GIVEN RECORDS ::
* Begin *
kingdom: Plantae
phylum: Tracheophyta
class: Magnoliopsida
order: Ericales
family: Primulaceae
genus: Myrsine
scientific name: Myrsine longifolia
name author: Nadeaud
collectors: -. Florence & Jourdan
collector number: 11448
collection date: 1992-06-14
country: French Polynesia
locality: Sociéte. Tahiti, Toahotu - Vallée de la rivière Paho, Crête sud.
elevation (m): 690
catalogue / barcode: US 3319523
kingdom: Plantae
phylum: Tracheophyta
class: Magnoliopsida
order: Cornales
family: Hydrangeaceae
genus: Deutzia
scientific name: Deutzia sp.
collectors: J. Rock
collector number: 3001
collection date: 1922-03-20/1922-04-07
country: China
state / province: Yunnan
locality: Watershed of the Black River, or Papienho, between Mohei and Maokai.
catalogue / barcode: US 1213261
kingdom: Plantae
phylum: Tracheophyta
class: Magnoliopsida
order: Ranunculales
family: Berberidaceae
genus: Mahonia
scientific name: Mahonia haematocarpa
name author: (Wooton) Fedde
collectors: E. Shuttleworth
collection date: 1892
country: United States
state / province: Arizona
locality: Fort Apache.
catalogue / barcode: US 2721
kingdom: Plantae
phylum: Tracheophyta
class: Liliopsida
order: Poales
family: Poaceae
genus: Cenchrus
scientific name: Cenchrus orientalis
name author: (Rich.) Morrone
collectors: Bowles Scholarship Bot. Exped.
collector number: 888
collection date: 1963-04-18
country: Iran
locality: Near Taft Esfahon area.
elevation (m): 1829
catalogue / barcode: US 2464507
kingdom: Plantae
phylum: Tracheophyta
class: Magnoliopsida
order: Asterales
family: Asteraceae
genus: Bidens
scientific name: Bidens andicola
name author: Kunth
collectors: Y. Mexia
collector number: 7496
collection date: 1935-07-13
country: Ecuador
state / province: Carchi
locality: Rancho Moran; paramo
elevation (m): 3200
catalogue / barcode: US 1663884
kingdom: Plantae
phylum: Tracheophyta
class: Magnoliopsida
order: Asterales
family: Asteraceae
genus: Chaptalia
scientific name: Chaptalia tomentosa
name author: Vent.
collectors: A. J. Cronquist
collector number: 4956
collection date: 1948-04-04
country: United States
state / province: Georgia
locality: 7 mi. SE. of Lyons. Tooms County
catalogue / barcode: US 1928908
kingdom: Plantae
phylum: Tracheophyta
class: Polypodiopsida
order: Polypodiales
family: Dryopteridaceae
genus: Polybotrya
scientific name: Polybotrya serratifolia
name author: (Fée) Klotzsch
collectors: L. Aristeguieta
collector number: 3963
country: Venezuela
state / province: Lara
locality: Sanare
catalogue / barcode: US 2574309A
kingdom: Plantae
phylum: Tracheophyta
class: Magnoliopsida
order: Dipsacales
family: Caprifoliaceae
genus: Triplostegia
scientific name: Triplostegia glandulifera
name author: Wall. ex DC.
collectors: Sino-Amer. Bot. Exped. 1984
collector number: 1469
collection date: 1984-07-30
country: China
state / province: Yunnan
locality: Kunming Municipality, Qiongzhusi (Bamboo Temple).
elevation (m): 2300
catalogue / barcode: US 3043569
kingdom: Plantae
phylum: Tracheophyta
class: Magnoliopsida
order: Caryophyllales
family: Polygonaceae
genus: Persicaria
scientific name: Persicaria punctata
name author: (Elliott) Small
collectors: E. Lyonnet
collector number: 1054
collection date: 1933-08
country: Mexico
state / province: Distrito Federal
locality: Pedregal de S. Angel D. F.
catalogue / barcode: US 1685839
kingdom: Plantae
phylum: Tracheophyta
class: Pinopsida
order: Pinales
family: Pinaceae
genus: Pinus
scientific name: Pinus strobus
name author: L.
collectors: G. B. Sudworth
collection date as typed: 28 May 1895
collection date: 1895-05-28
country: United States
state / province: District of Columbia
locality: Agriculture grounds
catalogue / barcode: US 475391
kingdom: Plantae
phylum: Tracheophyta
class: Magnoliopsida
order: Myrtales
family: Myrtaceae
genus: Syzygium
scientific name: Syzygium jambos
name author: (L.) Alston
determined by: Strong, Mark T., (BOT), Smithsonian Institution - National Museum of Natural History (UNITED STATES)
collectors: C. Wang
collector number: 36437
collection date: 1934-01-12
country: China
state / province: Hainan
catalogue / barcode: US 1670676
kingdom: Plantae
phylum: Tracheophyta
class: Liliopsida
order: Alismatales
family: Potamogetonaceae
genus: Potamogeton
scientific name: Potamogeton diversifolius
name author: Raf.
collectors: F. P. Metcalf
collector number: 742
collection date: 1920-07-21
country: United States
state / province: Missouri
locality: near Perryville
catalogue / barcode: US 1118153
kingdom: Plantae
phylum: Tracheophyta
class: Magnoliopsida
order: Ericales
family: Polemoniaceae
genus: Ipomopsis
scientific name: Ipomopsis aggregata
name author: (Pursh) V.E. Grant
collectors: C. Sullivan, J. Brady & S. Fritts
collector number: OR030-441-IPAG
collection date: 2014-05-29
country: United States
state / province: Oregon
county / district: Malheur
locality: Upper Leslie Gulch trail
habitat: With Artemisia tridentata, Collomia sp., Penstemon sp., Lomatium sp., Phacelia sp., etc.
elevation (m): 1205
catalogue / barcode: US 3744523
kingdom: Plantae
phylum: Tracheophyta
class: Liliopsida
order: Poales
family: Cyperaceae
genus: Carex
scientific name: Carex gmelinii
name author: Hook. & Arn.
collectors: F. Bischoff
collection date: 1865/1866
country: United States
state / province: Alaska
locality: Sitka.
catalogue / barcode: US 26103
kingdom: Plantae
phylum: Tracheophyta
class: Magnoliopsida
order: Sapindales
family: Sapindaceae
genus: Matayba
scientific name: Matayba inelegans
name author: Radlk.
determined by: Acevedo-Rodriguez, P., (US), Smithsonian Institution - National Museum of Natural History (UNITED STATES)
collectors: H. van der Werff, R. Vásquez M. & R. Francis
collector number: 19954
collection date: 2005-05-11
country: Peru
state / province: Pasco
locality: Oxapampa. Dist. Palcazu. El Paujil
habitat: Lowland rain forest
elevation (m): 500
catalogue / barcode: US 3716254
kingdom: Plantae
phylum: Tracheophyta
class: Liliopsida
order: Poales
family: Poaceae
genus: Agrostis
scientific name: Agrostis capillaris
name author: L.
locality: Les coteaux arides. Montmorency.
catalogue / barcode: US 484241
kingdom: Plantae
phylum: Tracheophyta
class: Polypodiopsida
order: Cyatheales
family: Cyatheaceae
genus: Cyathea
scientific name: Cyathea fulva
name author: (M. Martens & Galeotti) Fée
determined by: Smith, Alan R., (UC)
* End *
EXERCISE TASK ::
Turn every line of the records above into a numbered list, leaving out any blank lines.

ANSWER FOR THE TASK ::
1. kingdom: Plantae
2. phylum: Tracheophyta
3. class: Magnoliopsida
4. order: Ericales
5. family: Primulaceae
6. genus: Myrsine
7. scientific name: Myrsine longifolia
8. name author: Nadeaud
9. collectors: -. Florence & Jourdan
10. collector number: 11448
11. collection date: 1992-06-14
12. country: French Polynesia
13. locality: Sociéte. Tahiti, Toahotu - Vallée de la rivière Paho, Crête sud.
14. elevation (m): 690
15. catalogue / barcode: US 3319523
16. kingdom: Plantae
17. phylum: Tracheophyta
18. class: Magnoliopsida
19. order: Cornales
20. family: Hydrangeaceae
21. genus: Deutzia
22. scientific name: Deutzia sp.
23. collectors: J. Rock
24. collector number: 3001
25. collection date: 1922-03-20/1922-04-07
26. country: China
27. state / province: Yunnan
28. locality: Watershed of the Black River, or Papienho, between Mohei and Maokai.
29. catalogue / barcode: US 1213261
30. kingdom: Plantae
31. phylum: Tracheophyta
32. class: Magnoliopsida
33. order: Ranunculales
34. family: Berberidaceae
35. genus: Mahonia
36. scientific name: Mahonia haematocarpa
37. name author: (Wooton) Fedde
38. collectors: E. Shuttleworth
39. collection date: 1892
40. country: United States
41. state / province: Arizona
42. locality: Fort Apache.
43. catalogue / barcode: US 2721
44. kingdom: Plantae
45. phylum: Tracheophyta
46. class: Liliopsida
47. order: Poales
48. family: Poaceae
49. genus: Cenchrus
50. scientific name: Cenchrus orientalis
51. name author: (Rich.) Morrone
52. collectors: Bowles Scholarship Bot. Exped.
53. collector number: 888
54. collection date: 1963-04-18
55. country: Iran
56. locality: Near Taft Esfahon area.
57. elevation (m): 1829
58. catalogue / barcode: US 2464507
59. kingdom: Plantae
60. phylum: Tracheophyta
61. class: Magnoliopsida
62. order: Asterales
63. family: Asteraceae
64. genus: Bidens
65. scientific name: Bidens andicola
66. name author: Kunth
67. collectors: Y. Mexia
68. collector number: 7496
69. collection date: 1935-07-13
70. country: Ecuador
71. state / province: Carchi
72. locality: Rancho Moran; paramo
73. elevation (m): 3200
74. catalogue / barcode: US 1663884
75. kingdom: Plantae
76. phylum: Tracheophyta
77. class: Magnoliopsida
78. order: Asterales
79. family: Asteraceae
80. genus: Chaptalia
81. scientific name: Chaptalia tomentosa
82. name author: Vent.
83. collectors: A. J. Cronquist
84. collector number: 4956
85. collection date: 1948-04-04
86. country: United States
87. state / province: Georgia
88. locality: 7 mi. SE. of Lyons. Tooms County
89. catalogue / barcode: US 1928908
90. kingdom: Plantae
91. phylum: Tracheophyta
92. class: Polypodiopsida
93. order: Polypodiales
94. family: Dryopteridaceae
95. genus: Polybotrya
96. scientific name: Polybotrya serratifolia
97. name author: (Fée) Klotzsch
98. collectors: L. Aristeguieta
99. collector number: 3963
100. country: Venezuela
101. state / province: Lara
102. locality: Sanare
103. catalogue / barcode: US 2574309A
104. kingdom: Plantae
105. phylum: Tracheophyta
106. class: Magnoliopsida
107. order: Dipsacales
108. family: Caprifoliaceae
109. genus: Triplostegia
110. scientific name: Triplostegia glandulifera
111. name author: Wall. ex DC.
112. collectors: Sino-Amer. Bot. Exped. 1984
113. collector number: 1469
114. collection date: 1984-07-30
115. country: China
116. state / province: Yunnan
117. locality: Kunming Municipality, Qiongzhusi (Bamboo Temple).
118. elevation (m): 2300
119. catalogue / barcode: US 3043569
120. kingdom: Plantae
121. phylum: Tracheophyta
122. class: Magnoliopsida
123. order: Caryophyllales
124. family: Polygonaceae
125. genus: Persicaria
126. scientific name: Persicaria punctata
127. name author: (Elliott) Small
128. collectors: E. Lyonnet
129. collector number: 1054
130. collection date: 1933-08
131. country: Mexico
132. state / province: Distrito Federal
133. locality: Pedregal de S. Angel D. F.
134. catalogue / barcode: US 1685839
135. kingdom: Plantae
136. phylum: Tracheophyta
137. class: Pinopsida
138. order: Pinales
139. family: Pinaceae
140. genus: Pinus
141. scientific name: Pinus strobus
142. name author: L.
143. collectors: G. B. Sudworth
144. collection date as typed: 28 May 1895
145. collection date: 1895-05-28
146. country: United States
147. state / province: District of Columbia
148. locality: Agriculture grounds
149. catalogue / barcode: US 475391
150. kingdom: Plantae
151. phylum: Tracheophyta
152. class: Magnoliopsida
153. order: Myrtales
154. family: Myrtaceae
155. genus: Syzygium
156. scientific name: Syzygium jambos
157. name author: (L.) Alston
158. determined by: Strong, Mark T., (BOT), Smithsonian Institution - National Museum of Natural History (UNITED STATES)
159. collectors: C. Wang
160. collector number: 36437
161. collection date: 1934-01-12
162. country: China
163. state / province: Hainan
164. catalogue / barcode: US 1670676
165. kingdom: Plantae
166. phylum: Tracheophyta
167. class: Liliopsida
168. order: Alismatales
169. family: Potamogetonaceae
170. genus: Potamogeton
171. scientific name: Potamogeton diversifolius
172. name author: Raf.
173. collectors: F. P. Metcalf
174. collector number: 742
175. collection date: 1920-07-21
176. country: United States
177. state / province: Missouri
178. locality: near Perryville
179. catalogue / barcode: US 1118153
180. kingdom: Plantae
181. phylum: Tracheophyta
182. class: Magnoliopsida
183. order: Ericales
184. family: Polemoniaceae
185. genus: Ipomopsis
186. scientific name: Ipomopsis aggregata
187. name author: (Pursh) V.E. Grant
188. collectors: C. Sullivan, J. Brady & S. Fritts
189. collector number: OR030-441-IPAG
190. collection date: 2014-05-29
191. country: United States
192. state / province: Oregon
193. county / district: Malheur
194. locality: Upper Leslie Gulch trail
195. habitat: With Artemisia tridentata, Collomia sp., Penstemon sp., Lomatium sp., Phacelia sp., etc.
196. elevation (m): 1205
197. catalogue / barcode: US 3744523
198. kingdom: Plantae
199. phylum: Tracheophyta
200. class: Liliopsida
201. order: Poales
202. family: Cyperaceae
203. genus: Carex
204. scientific name: Carex gmelinii
205. name author: Hook. & Arn.
206. collectors: F. Bischoff
207. collection date: 1865/1866
208. country: United States
209. state / province: Alaska
210. locality: Sitka.
211. catalogue / barcode: US 26103
212. kingdom: Plantae
213. phylum: Tracheophyta
214. class: Magnoliopsida
215. order: Sapindales
216. family: Sapindaceae
217. genus: Matayba
218. scientific name: Matayba inelegans
219. name author: Radlk.
220. determined by: Acevedo-Rodriguez, P., (US), Smithsonian Institution - National Museum of Natural History (UNITED STATES)
221. collectors: H. van der Werff, R. Vásquez M. & R. Francis
222. collector number: 19954
223. collection date: 2005-05-11
224. country: Peru
225. state / province: Pasco
226. locality: Oxapampa. Dist. Palcazu. El Paujil
227. habitat: Lowland rain forest
228. elevation (m): 500
229. catalogue / barcode: US 3716254
230. kingdom: Plantae
231. phylum: Tracheophyta
232. class: Liliopsida
233. order: Poales
234. family: Poaceae
235. genus: Agrostis
236. scientific name: Agrostis capillaris
237. name author: L.
238. locality: Les coteaux arides. Montmorency.
239. catalogue / barcode: US 484241
240. kingdom: Plantae
241. phylum: Tracheophyta
242. class: Polypodiopsida
243. order: Cyatheales
244. family: Cyatheaceae
245. genus: Cyathea
246. scientific name: Cyathea fulva
247. name author: (M. Martens & Galeotti) Fée
248. determined by: Smith, Alan R., (UC)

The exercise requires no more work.